### What you have to do
All lines holding the word "negative" in the listing below need to be copied.

### Data shown
▽
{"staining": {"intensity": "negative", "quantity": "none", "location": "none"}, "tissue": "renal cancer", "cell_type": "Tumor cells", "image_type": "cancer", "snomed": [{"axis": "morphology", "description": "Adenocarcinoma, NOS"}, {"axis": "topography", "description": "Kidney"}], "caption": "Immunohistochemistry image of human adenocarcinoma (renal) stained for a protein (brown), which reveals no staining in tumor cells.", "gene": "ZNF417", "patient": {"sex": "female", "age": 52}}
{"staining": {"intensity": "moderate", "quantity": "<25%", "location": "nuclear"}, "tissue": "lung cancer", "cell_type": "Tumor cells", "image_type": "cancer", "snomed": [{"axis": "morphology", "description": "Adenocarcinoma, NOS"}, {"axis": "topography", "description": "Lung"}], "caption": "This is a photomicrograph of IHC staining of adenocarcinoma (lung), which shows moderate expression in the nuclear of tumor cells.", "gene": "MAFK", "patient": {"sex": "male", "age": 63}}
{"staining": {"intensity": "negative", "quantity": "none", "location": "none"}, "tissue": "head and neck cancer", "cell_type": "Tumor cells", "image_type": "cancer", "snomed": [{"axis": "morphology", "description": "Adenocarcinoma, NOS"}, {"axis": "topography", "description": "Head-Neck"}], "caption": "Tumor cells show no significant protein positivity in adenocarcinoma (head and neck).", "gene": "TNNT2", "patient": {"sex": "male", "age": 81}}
△
### Response
{"staining": {"intensity": "negative", "quantity": "none", "location": "none"}, "tissue": "renal cancer", "cell_type": "Tumor cells", "image_type": "cancer", "snomed": [{"axis": "morphology", "description": "Adenocarcinoma, NOS"}, {"axis": "topography", "description": "Kidney"}], "caption": "Immunohistochemistry image of human adenocarcinoma (renal) stained for a protein (brown), which reveals no staining in tumor cells.", "gene": "ZNF417", "patient": {"sex": "female", "age": 52}}
{"staining": {"intensity": "negative", "quantity": "none", "location": "none"}, "tissue": "head and neck cancer", "cell_type": "Tumor cells", "image_type": "cancer", "snomed": [{"axis": "morphology", "description": "Adenocarcinoma, NOS"}, {"axis": "topography", "description": "Head-Neck"}], "caption": "Tumor cells show no significant protein positivity in adenocarcinoma (head and neck).", "gene": "TNNT2", "patient": {"sex": "male", "age": 81}}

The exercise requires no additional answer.